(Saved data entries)
★ ★ ★ ★ ★

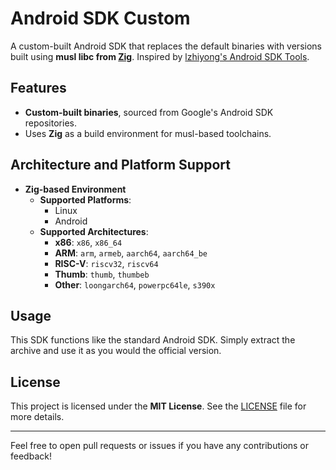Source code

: # Android SDK Custom

A custom-built Android SDK that replaces the default binaries with versions built using **musl libc from [Zig](https://ziglang.org)**. Inspired by [lzhiyong's Android SDK Tools](https://github.com/lzhiyong/android-sdk-tools).

## Features

- **Custom-built binaries**, sourced from Google's Android SDK repositories.
- Uses **Zig** as a build environment for musl-based toolchains.

## Architecture and Platform Support

- **Zig-based Environment**
  - **Supported Platforms**:
    - Linux
    - Android
  - **Supported Architectures**:
    - **x86**: `x86`, `x86_64`
    - **ARM**: `arm`, `armeb`, `aarch64`, `aarch64_be`
    - **RISC-V**: `riscv32`, `riscv64`
    - **Thumb**: `thumb`, `thumbeb`
    - **Other**: `loongarch64`, `powerpc64le`, `s390x`

## Usage

This SDK functions like the standard Android SDK. Simply extract the archive and use it as you would the official version.

## License

This project is licensed under the **MIT License**. See the [LICENSE](LICENSE) file for more details.

---

Feel free to open pull requests or issues if you have any contributions or feedback!
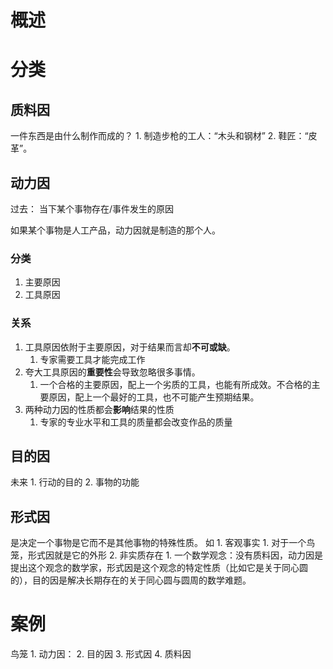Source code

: # 概述
# 分类
## 质料因
一件东西是由什么制作而成的？
	1. 制造步枪的工人：“木头和钢材”
	2. 鞋匠：“皮革”。
## 动力因
过去： 当下某个事物存在/事件发生的原因

如果某个事物是人工产品，动力因就是制造的那个人。
### 分类
1. 主要原因
2. 工具原因
### 关系
1. 工具原因依附于主要原因，对于结果而言却**不可或缺**。
	1. 专家需要工具才能完成工作
2. 夸大工具原因的**重要性**会导致忽略很多事情。
	1. 一个合格的主要原因，配上一个劣质的工具，也能有所成效。不合格的主要原因，配上一个最好的工具，也不可能产生预期结果。
3. 两种动力因的性质都会**影响**结果的性质
	1. 专家的专业水平和工具的质量都会改变作品的质量
## 目的因
未来
	1. 行动的目的
	2. 事物的功能

## 形式因
是决定一个事物是它而不是其他事物的特殊性质。
如
	1. 客观事实
		1. 对于一个鸟笼，形式因就是它的外形
	2. 非实质存在
		1. 一个数学观念：没有质料因，动力因是提出这个观念的数学家，形式因是这个观念的特定性质（比如它是关于同心圆的），目的因是解决长期存在的关于同心圆与圆周的数学难题。

# 案例
鸟笼
	1. 动力因：
	2. 目的因
	3. 形式因
	4. 质料因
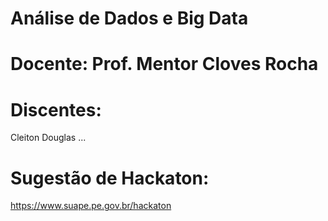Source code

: # Análise de Dados e Big Data
# Docente: Prof. Mentor Cloves Rocha

# Discentes:
Cleiton Douglas
...

# Sugestão de Hackaton:
https://www.suape.pe.gov.br/hackaton
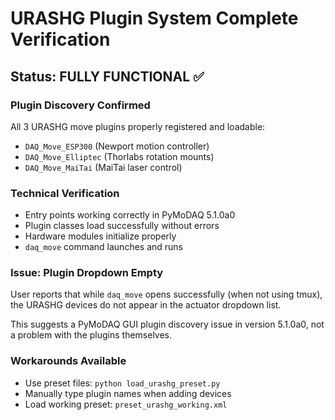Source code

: # URASHG Plugin System Complete Verification

## Status: FULLY FUNCTIONAL ✅

### Plugin Discovery Confirmed
All 3 URASHG move plugins properly registered and loadable:
- `DAQ_Move_ESP300` (Newport motion controller)  
- `DAQ_Move_Elliptec` (Thorlabs rotation mounts)
- `DAQ_Move_MaiTai` (MaiTai laser control)

### Technical Verification
- Entry points working correctly in PyMoDAQ 5.1.0a0
- Plugin classes load successfully without errors
- Hardware modules initialize properly
- `daq_move` command launches and runs

### Issue: Plugin Dropdown Empty
User reports that while `daq_move` opens successfully (when not using tmux), the URASHG devices do not appear in the actuator dropdown list.

This suggests a PyMoDAQ GUI plugin discovery issue in version 5.1.0a0, not a problem with the plugins themselves.

### Workarounds Available
- Use preset files: `python load_urashg_preset.py`
- Manually type plugin names when adding devices
- Load working preset: `preset_urashg_working.xml`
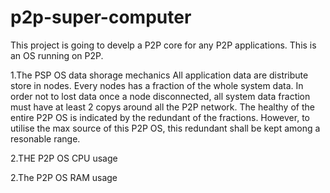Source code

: p2p-super-computer
==================

This project is going to develp a P2P core for any P2P applications. This is an OS running on P2P.

1.The PSP OS data shorage mechanics
 All application data are distribute store in nodes.
 Every nodes has a fraction of the whole system data.
 In order not to lost data once a node disconnected, all system data fraction must have at least 2 copys around all the  P2P network.
 The healthy of the entire P2P OS is indicated by the redundant of the fractions. However, to utilise the max source of  this P2P OS, this redundant shall be kept among a resonable range.

2.THE P2P OS CPU usage

2.The P2P OS RAM usage
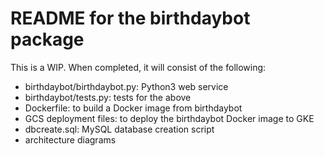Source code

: # README for the birthdaybot package

This is a WIP. When completed, it will consist of the following:
* birthdaybot/birthdaybot.py: Python3 web service
* birthdaybot/tests.py: tests for the above
* Dockerfile: to build a Docker image from birthdaybot
* GCS deployment files: to deploy the birthdaybot Docker image to GKE
* dbcreate.sql: MySQL database creation script
* architecture diagrams 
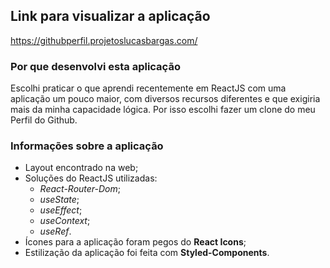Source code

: ## Link para visualizar a aplicação
<https://githubperfil.projetoslucasbargas.com/>

### Por que desenvolvi esta aplicação
Escolhi praticar o que aprendi recentemente em ReactJS com uma aplicação um pouco maior, com diversos recursos diferentes e que exigiria mais da minha capacidade lógica. Por isso escolhi fazer um clone do meu Perfil do Github.

### Informações sobre a aplicação
* Layout encontrado na web; 
* Soluções do ReactJS utilizadas:
  * *React-Router-Dom*;  
  * *useState*;
  * *useEffect*;
  * *useContext*;
  * *useRef*.
* Ícones para a aplicação foram pegos do **React Icons**;
* Estilização da aplicação foi feita com **Styled-Components**.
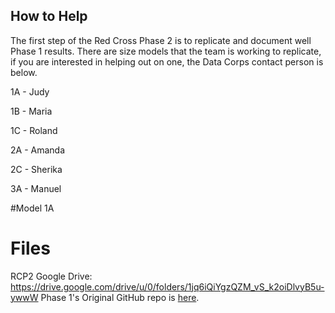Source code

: ## How to Help

The first step of the Red Cross Phase 2 is to replicate and document well Phase 1 results. There are size models that the team is working to replicate, if you are interested in helping out on one, the Data Corps contact person is below.

1A - Judy

1B - Maria

1C - Roland 

2A - Amanda

2C - Sherika

3A - Manuel


#Model 1A 


# Files

RCP2 Google Drive: https://drive.google.com/drive/u/0/folders/1jq6iQiYgzQZM_vS_k2oiDlvyB5u-ywwW
Phase 1's Original GitHub repo is <a href link="https://github.com/DataKind-DC/smoke_alarm_models">here</a>. 
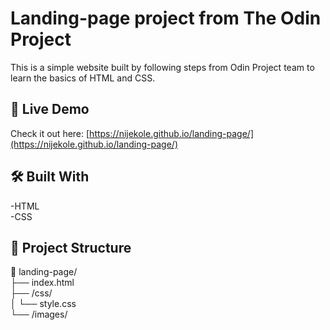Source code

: # Landing-page project from The Odin Project
This is a simple website built by following steps from Odin Project team to learn the basics of HTML and CSS.

## 🚀 Live Demo

Check it out here: [https://nijekole.github.io/landing-page/](https://nijekole.github.io/landing-page/)

## 🛠️ Built With

-HTML  
-CSS

## 📁 Project Structure
📂 landing-page/  
├── index.html  
├── /css/  
│ └── style.css  
└── /images/  

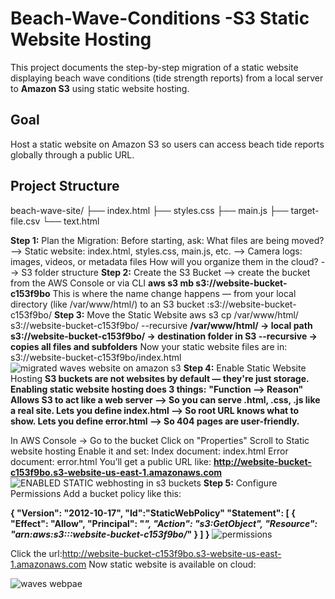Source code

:# Beach-Wave-Conditions -S3 Static Website Hosting

This project documents the step-by-step migration of a static website displaying beach wave conditions (tide strength reports) from a local server to **Amazon S3** using static website hosting.
## Goal

Host a static website on Amazon S3 so users can access beach tide reports globally through a public URL.
## Project Structure
beach-wave-site/
├── index.html
├── styles.css
├── main.js
├── target-file.csv
└── text.html

**Step 1:** Plan the Migration:
Before starting, ask:
What files are being moved?
--> Static website: index.html, styles.css, main.js, etc.
--> Camera logs: images, videos, or metadata files
How will you organize them in the cloud?
--> S3 folder structure
**Step 2:** Create the S3 Bucket
--> create the bucket from the AWS Console or via CLI **aws s3 mb s3://website-bucket-c153f9bo**
This is where the name change happens — from your local directory (like /var/www/html/) to an S3 bucket :s3://website-bucket-c153f9bo/
**Step 3:** Move the Static Website
aws s3 cp /var/www/html/ s3://website-bucket-c153f9bo/ --recursive
**/var/www/html/ → local path
s3://website-bucket-c153f9bo/ → destination folder in S3
--recursive → copies all files and subfolders**
Now your static website files are in:
s3://website-bucket-c153f9bo/index.html
![migrated waves website on amazon s3](https://github.com/user-attachments/assets/6c2a5290-a93c-4ff7-aae7-68a7e59fe648)
**Step 4:** Enable Static Website Hosting
**S3 buckets are not websites by default — they're just storage.
Enabling static website hosting does 3 things:**
**"Function -->	Reason"
Allows S3 to act like a web server -->	So you can serve .html, .css, .js like a real site.
Lets you define index.html -->	So root URL knows what to show.
Lets you define error.html -->	So 404 pages are user-friendly.**

In AWS Console → Go to the bucket
Click on "Properties"
Scroll to Static website hosting
Enable it and set:
Index document: index.html
Error document: error.html
You’ll get a public URL like:
**http://website-bucket-c153f9bo.s3-website-us-east-1.amazonaws.com**
![ENABLED STATIC webhosting in s3 buckets](https://github.com/user-attachments/assets/35d367fa-fd6c-45ed-90c8-ee0c9014ee6d)
**Step 5:** Configure Permissions
Add a bucket policy like this:

**{
  "Version": "2012-10-17",
  "Id":"StaticWebPolicy"
  "Statement": [
  {
    "Effect": "Allow",
    "Principal": "*",
    "Action": "s3:GetObject",
    "Resource": "arn:aws:s3:::website-bucket-c153f9bo/*"
  }
  ]
}**
![permissions](https://github.com/user-attachments/assets/a8048a2f-41b6-4452-b4b1-35f7f1f82351)


Click the url:http://website-bucket-c153f9bo.s3-website-us-east-1.amazonaws.com
Now static website is available on cloud:

![waves webpae](https://github.com/user-attachments/assets/f2d81772-f036-48c6-8e58-5624a2f103ac)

★ ★ ★ ★ ★

* WORK INSTRUCTIONS:
Word for word, repeat the lines above from the one with "encontrado na web;" through the one with "Host a static", and nothing beyond them. Omit the pictures.

* RESULT:
* Layout encontrado na web; 
* Soluções do ReactJS utilizadas:
  * *React-Router-Dom*;  
  * *useState*;
  * *useEffect*;
  * *useContext*;
  * *useRef*.
* Ícones para a aplicação foram pegos do **React Icons**;
* Estilização da aplicação foi feita com **Styled-Components**.
Source code

: ## How to Help

The first step of the Red Cross Phase 2 is to replicate and document well Phase 1 results. There are size models that the team is working to replicate, if you are interested in helping out on one, the Data Corps contact person is below.

1A - Judy

1B - Maria

1C - Roland 

2A - Amanda

2C - Sherika

3A - Manuel


#Model 1A 


# Files

RCP2 Google Drive: https://drive.google.com/drive/u/0/folders/1jq6iQiYgzQZM_vS_k2oiDlvyB5u-ywwW
Phase 1's Original GitHub repo is <a href link="https://github.com/DataKind-DC/smoke_alarm_models">here</a>. 
Source code

: # Landing-page project from The Odin Project
This is a simple website built by following steps from Odin Project team to learn the basics of HTML and CSS.

## 🚀 Live Demo

Check it out here: [https://nijekole.github.io/landing-page/](https://nijekole.github.io/landing-page/)

## 🛠️ Built With

-HTML  
-CSS

## 📁 Project Structure
📂 landing-page/  
├── index.html  
├── /css/  
│ └── style.css  
└── /images/  

Source code

:# Beach-Wave-Conditions -S3 Static Website Hosting

This project documents the step-by-step migration of a static website displaying beach wave conditions (tide strength reports) from a local server to **Amazon S3** using static website hosting.
## Goal

Host a static website on Amazon S3 so users can access beach tide reports globally through a public URL.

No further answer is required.